=== Problem ===
Collect every line below that contains the word "githubusercontent".

Records for the task section start

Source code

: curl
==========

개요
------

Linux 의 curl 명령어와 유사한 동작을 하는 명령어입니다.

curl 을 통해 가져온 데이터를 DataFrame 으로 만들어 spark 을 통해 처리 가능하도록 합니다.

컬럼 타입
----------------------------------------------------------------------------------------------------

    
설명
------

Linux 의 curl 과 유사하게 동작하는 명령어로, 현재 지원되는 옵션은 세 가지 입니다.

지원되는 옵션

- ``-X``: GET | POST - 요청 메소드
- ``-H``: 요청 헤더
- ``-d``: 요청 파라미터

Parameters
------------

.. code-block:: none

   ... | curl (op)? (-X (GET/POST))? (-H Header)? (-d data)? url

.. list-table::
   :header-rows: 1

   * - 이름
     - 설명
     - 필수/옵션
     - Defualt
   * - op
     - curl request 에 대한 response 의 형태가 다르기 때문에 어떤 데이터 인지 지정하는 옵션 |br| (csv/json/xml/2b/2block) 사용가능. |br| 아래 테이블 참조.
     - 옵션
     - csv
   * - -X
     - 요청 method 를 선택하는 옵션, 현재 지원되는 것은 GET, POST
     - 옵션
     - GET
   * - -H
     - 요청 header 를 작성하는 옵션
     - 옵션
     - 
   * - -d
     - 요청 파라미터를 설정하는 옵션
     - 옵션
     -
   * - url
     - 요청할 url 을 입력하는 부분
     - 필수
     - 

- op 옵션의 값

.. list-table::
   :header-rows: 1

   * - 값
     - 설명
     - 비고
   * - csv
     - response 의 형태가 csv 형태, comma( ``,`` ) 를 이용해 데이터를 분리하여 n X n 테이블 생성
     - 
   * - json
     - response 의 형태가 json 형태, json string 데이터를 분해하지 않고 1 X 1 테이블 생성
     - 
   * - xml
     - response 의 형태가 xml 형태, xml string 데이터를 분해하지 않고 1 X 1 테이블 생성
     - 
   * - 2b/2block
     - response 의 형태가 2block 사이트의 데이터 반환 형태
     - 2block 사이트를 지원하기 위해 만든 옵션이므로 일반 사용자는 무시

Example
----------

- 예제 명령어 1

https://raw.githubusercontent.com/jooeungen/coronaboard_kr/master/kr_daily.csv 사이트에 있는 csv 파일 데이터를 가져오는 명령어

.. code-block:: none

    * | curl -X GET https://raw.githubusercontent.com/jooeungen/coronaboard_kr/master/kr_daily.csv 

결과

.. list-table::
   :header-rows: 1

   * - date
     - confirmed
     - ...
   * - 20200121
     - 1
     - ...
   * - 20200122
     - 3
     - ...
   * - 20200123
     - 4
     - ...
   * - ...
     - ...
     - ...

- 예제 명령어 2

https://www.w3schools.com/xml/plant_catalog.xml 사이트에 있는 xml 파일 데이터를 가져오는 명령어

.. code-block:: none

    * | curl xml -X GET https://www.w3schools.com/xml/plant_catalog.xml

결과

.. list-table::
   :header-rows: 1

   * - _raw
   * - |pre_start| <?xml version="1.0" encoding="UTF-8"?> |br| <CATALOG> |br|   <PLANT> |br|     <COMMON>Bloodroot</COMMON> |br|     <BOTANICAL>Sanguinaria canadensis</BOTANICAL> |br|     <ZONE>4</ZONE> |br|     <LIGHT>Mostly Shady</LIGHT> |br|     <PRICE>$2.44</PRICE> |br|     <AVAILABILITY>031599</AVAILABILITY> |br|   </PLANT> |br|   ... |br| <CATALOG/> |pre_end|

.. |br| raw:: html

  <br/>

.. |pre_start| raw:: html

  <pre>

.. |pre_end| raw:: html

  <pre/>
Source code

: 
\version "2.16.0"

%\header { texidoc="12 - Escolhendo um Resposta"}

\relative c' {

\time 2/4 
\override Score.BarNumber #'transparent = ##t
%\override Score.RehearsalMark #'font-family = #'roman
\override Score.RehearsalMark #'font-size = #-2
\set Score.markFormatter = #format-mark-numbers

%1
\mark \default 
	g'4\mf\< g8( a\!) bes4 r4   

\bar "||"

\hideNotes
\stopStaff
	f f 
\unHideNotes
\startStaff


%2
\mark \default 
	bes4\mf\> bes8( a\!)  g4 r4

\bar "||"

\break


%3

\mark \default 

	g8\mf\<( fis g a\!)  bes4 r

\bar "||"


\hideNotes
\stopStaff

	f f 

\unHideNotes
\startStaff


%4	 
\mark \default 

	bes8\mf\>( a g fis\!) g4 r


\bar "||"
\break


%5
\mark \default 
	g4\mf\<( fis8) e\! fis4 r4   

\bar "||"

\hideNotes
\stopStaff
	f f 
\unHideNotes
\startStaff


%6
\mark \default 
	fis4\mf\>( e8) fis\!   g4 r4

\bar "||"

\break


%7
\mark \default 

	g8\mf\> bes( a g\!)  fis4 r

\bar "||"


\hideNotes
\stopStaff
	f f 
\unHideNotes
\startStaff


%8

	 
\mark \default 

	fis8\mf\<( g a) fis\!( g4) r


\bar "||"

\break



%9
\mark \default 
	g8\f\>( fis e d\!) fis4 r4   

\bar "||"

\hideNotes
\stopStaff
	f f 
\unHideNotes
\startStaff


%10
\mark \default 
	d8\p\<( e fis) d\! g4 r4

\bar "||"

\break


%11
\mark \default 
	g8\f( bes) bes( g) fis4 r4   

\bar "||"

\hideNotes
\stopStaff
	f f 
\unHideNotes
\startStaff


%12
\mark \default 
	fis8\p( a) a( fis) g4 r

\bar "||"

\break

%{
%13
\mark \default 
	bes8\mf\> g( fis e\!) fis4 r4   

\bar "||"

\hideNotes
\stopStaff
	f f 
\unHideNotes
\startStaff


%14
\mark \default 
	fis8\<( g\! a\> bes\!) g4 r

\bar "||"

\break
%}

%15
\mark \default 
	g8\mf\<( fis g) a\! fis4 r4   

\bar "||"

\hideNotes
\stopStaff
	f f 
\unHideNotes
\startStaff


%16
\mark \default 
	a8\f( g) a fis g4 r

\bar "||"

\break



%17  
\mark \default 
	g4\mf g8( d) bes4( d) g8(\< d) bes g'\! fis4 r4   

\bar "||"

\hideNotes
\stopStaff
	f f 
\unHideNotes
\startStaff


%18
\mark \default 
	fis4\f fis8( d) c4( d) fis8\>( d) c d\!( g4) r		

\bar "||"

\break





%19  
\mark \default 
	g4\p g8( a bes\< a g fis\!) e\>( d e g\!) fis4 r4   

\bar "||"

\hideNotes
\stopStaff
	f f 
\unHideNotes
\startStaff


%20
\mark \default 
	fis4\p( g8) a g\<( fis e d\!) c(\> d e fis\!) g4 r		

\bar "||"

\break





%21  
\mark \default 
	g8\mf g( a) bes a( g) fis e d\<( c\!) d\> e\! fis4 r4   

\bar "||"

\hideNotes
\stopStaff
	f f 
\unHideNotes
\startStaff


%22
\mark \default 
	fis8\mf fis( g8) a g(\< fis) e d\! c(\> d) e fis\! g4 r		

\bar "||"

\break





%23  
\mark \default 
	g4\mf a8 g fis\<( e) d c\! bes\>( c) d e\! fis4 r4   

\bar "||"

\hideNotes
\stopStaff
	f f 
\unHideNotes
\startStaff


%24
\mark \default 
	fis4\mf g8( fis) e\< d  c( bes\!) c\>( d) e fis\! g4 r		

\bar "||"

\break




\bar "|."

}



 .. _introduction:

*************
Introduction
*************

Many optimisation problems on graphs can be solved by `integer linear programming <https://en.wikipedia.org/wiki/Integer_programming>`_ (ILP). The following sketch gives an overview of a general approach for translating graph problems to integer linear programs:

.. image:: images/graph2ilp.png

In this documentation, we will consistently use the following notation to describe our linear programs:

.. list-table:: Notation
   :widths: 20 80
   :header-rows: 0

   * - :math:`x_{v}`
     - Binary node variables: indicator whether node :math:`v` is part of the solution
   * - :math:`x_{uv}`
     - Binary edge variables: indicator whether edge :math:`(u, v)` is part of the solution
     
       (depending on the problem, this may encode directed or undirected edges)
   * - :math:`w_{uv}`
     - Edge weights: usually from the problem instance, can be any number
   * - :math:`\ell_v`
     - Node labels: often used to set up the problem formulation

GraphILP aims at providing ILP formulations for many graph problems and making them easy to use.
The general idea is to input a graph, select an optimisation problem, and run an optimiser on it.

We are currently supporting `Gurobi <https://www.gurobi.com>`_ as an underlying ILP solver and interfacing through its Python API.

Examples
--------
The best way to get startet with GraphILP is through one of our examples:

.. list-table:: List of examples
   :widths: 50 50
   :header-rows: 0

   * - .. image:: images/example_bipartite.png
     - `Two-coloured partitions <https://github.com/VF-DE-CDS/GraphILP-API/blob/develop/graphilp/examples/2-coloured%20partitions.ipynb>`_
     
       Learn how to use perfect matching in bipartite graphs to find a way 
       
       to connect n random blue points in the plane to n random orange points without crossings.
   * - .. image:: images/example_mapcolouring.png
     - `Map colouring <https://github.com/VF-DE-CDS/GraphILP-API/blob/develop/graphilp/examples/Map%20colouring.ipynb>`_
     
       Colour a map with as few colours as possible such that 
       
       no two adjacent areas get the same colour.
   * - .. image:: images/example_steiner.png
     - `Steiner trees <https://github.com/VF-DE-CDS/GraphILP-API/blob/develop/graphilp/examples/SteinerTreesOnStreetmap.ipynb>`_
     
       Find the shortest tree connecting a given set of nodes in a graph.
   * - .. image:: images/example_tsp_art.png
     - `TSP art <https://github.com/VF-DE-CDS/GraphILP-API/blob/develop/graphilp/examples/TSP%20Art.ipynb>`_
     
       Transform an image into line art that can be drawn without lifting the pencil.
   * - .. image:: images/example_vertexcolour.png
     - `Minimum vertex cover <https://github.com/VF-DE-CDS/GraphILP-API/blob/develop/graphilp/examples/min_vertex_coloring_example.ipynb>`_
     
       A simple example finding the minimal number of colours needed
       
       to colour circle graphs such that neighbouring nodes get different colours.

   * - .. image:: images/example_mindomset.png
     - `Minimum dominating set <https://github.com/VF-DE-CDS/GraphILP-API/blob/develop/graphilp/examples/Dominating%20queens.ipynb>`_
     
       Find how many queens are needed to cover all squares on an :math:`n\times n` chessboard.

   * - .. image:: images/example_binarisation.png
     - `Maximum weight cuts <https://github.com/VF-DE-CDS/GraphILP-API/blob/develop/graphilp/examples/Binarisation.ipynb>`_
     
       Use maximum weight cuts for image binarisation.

Records for the task section end

=== Solution to this task ===
https://raw.githubusercontent.com/jooeungen/coronaboard_kr/master/kr_daily.csv 사이트에 있는 csv 파일 데이터를 가져오는 명령어
    * | curl -X GET https://raw.githubusercontent.com/jooeungen/coronaboard_kr/master/kr_daily.csv 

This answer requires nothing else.